For this exercise, transcribe all the entries exactly as given and omit the images.

(Keypoint text descriptions)
━━━━━━━━━━
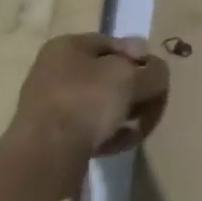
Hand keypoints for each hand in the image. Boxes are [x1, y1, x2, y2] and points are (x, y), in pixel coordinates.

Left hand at [8, 34, 170, 170]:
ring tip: (141, 128)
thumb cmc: (86, 101)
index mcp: (67, 46)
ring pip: (100, 104)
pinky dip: (109, 133)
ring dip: (125, 114)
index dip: (141, 57)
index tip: (156, 76)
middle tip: (152, 104)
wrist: (45, 156)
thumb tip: (157, 74)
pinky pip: (89, 128)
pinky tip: (125, 142)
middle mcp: (55, 71)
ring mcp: (50, 106)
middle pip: (108, 75)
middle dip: (134, 90)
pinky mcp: (51, 137)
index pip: (114, 43)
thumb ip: (153, 72)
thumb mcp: (131, 78)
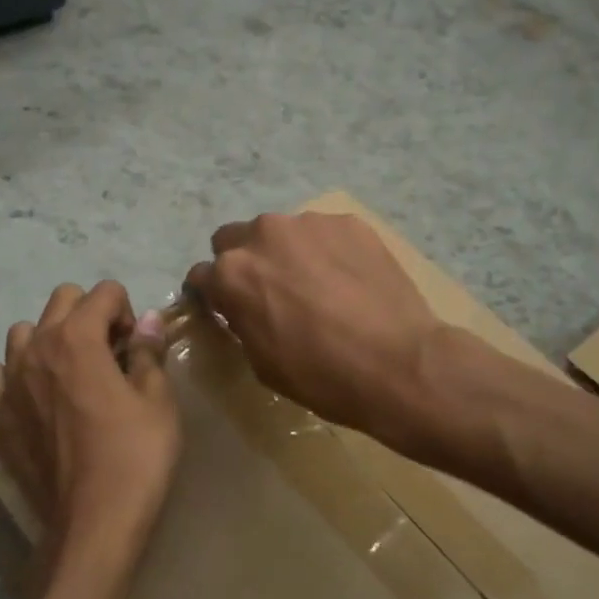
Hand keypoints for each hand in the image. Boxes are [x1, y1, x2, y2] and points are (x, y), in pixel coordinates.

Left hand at [0, 281, 179, 581]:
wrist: (93, 521)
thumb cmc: (135, 456)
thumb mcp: (157, 400)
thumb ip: (148, 351)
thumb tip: (147, 319)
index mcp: (78, 337)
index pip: (104, 291)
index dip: (128, 312)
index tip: (136, 348)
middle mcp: (37, 347)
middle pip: (63, 300)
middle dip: (90, 314)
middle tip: (111, 354)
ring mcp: (10, 380)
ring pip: (24, 331)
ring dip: (50, 338)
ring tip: (72, 373)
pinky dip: (14, 373)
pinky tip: (35, 395)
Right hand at [186, 212, 443, 437]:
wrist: (399, 363)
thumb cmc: (321, 375)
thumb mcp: (261, 361)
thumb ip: (240, 320)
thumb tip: (239, 307)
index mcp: (232, 274)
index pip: (200, 275)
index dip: (210, 294)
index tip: (224, 307)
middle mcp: (262, 235)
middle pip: (234, 239)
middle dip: (243, 262)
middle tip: (270, 291)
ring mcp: (308, 223)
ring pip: (281, 232)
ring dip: (287, 253)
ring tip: (318, 285)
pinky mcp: (348, 222)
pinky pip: (323, 233)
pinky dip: (327, 251)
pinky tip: (349, 280)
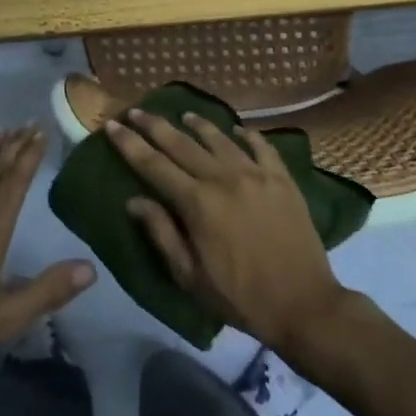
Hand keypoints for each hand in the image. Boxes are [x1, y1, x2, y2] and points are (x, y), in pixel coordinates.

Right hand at [107, 109, 350, 351]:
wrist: (303, 304)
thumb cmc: (239, 297)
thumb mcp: (189, 276)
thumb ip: (161, 233)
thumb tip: (134, 201)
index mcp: (197, 203)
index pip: (154, 165)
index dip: (130, 144)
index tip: (112, 126)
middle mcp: (224, 178)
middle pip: (181, 144)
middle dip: (154, 126)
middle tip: (136, 111)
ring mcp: (256, 174)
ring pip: (220, 139)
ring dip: (198, 125)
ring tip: (183, 115)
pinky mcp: (282, 179)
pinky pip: (261, 147)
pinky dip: (247, 135)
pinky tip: (238, 130)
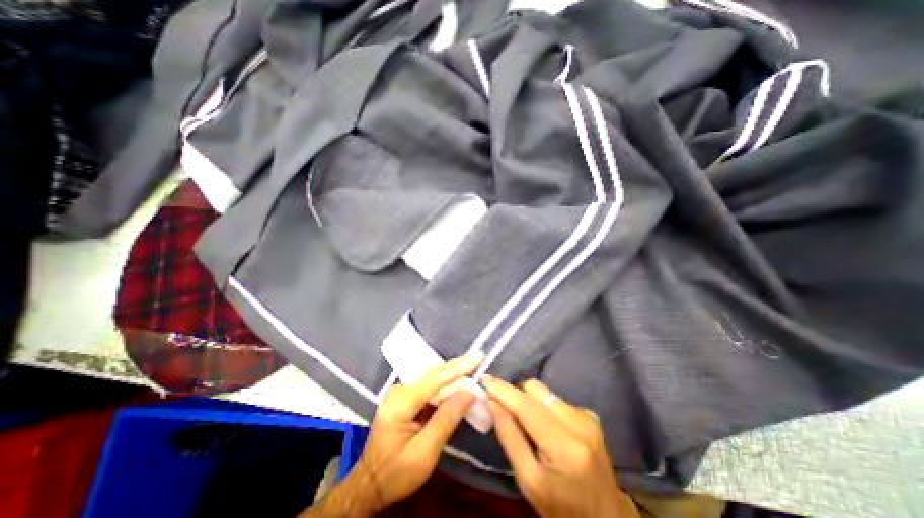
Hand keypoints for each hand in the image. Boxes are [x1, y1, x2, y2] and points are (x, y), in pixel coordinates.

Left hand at [302, 355, 484, 514]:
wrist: (369, 486)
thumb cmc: (395, 474)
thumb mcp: (424, 453)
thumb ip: (446, 419)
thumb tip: (469, 392)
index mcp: (400, 403)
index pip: (435, 379)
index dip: (459, 367)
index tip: (478, 356)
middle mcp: (399, 391)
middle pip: (434, 375)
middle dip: (458, 369)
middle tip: (479, 362)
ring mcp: (400, 392)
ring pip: (432, 379)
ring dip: (453, 377)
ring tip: (473, 371)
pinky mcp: (404, 397)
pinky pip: (429, 387)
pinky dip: (445, 387)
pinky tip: (458, 387)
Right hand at [485, 376, 635, 517]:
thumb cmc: (561, 508)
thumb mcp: (528, 481)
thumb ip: (509, 437)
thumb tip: (492, 402)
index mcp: (565, 447)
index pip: (526, 407)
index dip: (503, 390)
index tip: (484, 379)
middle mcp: (579, 423)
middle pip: (535, 389)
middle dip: (516, 395)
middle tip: (503, 408)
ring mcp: (588, 417)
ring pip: (544, 392)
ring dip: (529, 401)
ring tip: (526, 422)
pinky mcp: (590, 414)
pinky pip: (555, 399)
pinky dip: (543, 407)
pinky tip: (545, 427)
━━━━━━━━━━
• **OUTPUT BELOW**
Hand keypoints for each hand in the image. Boxes are [x1, y1, x2, y2] and points are (x, y), in pixel coordinates.

Left hand at [8, 34, 170, 170]:
ring tip: (141, 128)
thumb cmc: (86, 101)
index mcp: (67, 46)
ring pip: (100, 104)
pinky dip: (109, 133)
ring dip: (125, 114)
index dip: (141, 57)
index tip: (156, 76)
middle tip: (152, 104)
wrist: (45, 156)
thumb tip: (157, 74)
pinky pip: (89, 128)
pinky tip: (125, 142)
middle mcp: (55, 71)
ring mcp: (50, 106)
middle pip: (108, 75)
middle dip: (134, 90)
pinky mcp: (51, 137)
index pip: (114, 43)
thumb ip: (153, 72)
thumb mcp: (131, 78)
Hand keypoints for each hand in the image. Boxes are [x1, y1, x2, y2] and points are (x, y), in pixel coordinates.

Left hand at [0, 281, 179, 581]:
wrist: (93, 521)
thumb cmc: (135, 456)
thumb mcp: (157, 400)
thumb ip: (148, 351)
thumb tip: (147, 319)
index mcp: (78, 337)
index pip: (104, 291)
index dip: (128, 312)
index tip: (136, 348)
middle mcp: (37, 347)
middle pip: (63, 300)
middle dip: (90, 314)
middle tip: (111, 354)
ring mcp: (10, 380)
ring pip: (24, 331)
ring dip: (50, 338)
ring tip: (72, 373)
pinky dip: (14, 373)
pinky tip: (35, 395)
Right hand at [186, 212, 443, 437]:
wrist: (399, 363)
thumb cmc: (321, 375)
thumb mcp: (261, 361)
thumb ip: (240, 320)
thumb tip: (239, 307)
index mcp: (232, 274)
index pip: (200, 275)
index dip: (210, 294)
index tip: (224, 307)
middle mcp: (262, 235)
middle pip: (234, 239)
middle dip: (243, 262)
middle tip: (270, 291)
ring mcp: (308, 223)
ring pip: (281, 232)
ring dip: (287, 253)
ring tip: (318, 285)
pinky mcp: (348, 222)
pinky pip: (323, 233)
pinky dip: (327, 251)
pinky tip: (349, 280)
Hand keypoints for each hand in the image. Boxes are [x1, y1, x2, y2] and points are (x, y), in pixel coordinates.

Right hand at [107, 109, 350, 351]:
wrist: (303, 304)
thumb cmc: (239, 297)
thumb mcp: (189, 276)
thumb ip: (161, 233)
thumb tip: (134, 201)
index mcp: (197, 203)
index pip: (154, 165)
index dip: (130, 144)
index tip: (112, 126)
middle mcp: (224, 178)
middle pip: (181, 144)
middle dip: (154, 126)
middle tip: (136, 111)
ring mcp: (256, 174)
ring pip: (220, 139)
ring dip: (198, 125)
ring tip: (183, 115)
pinky mcp: (282, 179)
pinky pip: (261, 147)
pinky dip: (247, 135)
pinky tip: (238, 130)
Hand keypoints for each hand in the image. Boxes are [x1, y1, x2, y2] and points are (x, y), in pixel coordinates.

Left hand at [302, 355, 484, 514]:
wrist: (369, 486)
thumb cmc: (395, 474)
thumb mcp: (424, 453)
thumb ip: (446, 419)
thumb tip: (469, 392)
index mcp: (400, 403)
index pip: (435, 379)
index dip: (459, 367)
index tip: (478, 356)
middle mcp: (399, 391)
middle pip: (434, 375)
middle dip: (458, 369)
middle tip: (479, 362)
ring mcp: (400, 392)
ring pip: (432, 379)
ring dip: (453, 377)
ring tip: (473, 371)
pinky mcp: (404, 397)
pinky pip: (429, 387)
pinky dip: (445, 387)
pinky tip: (458, 387)
Right hand at [485, 376, 635, 517]:
thumb cmc: (561, 508)
thumb mcp: (528, 481)
thumb ip: (509, 437)
thumb tip: (492, 402)
index mcp: (565, 447)
index pip: (526, 407)
index dip: (503, 390)
index tip: (484, 379)
middle mcp: (579, 423)
middle pip: (535, 389)
middle dip: (516, 395)
middle tip: (503, 408)
ring mcp: (588, 417)
ring pip: (544, 392)
ring dip: (529, 401)
ring tip: (526, 422)
pinky mcp: (590, 414)
pinky pip: (555, 399)
pinky dip: (543, 407)
pinky tip: (545, 427)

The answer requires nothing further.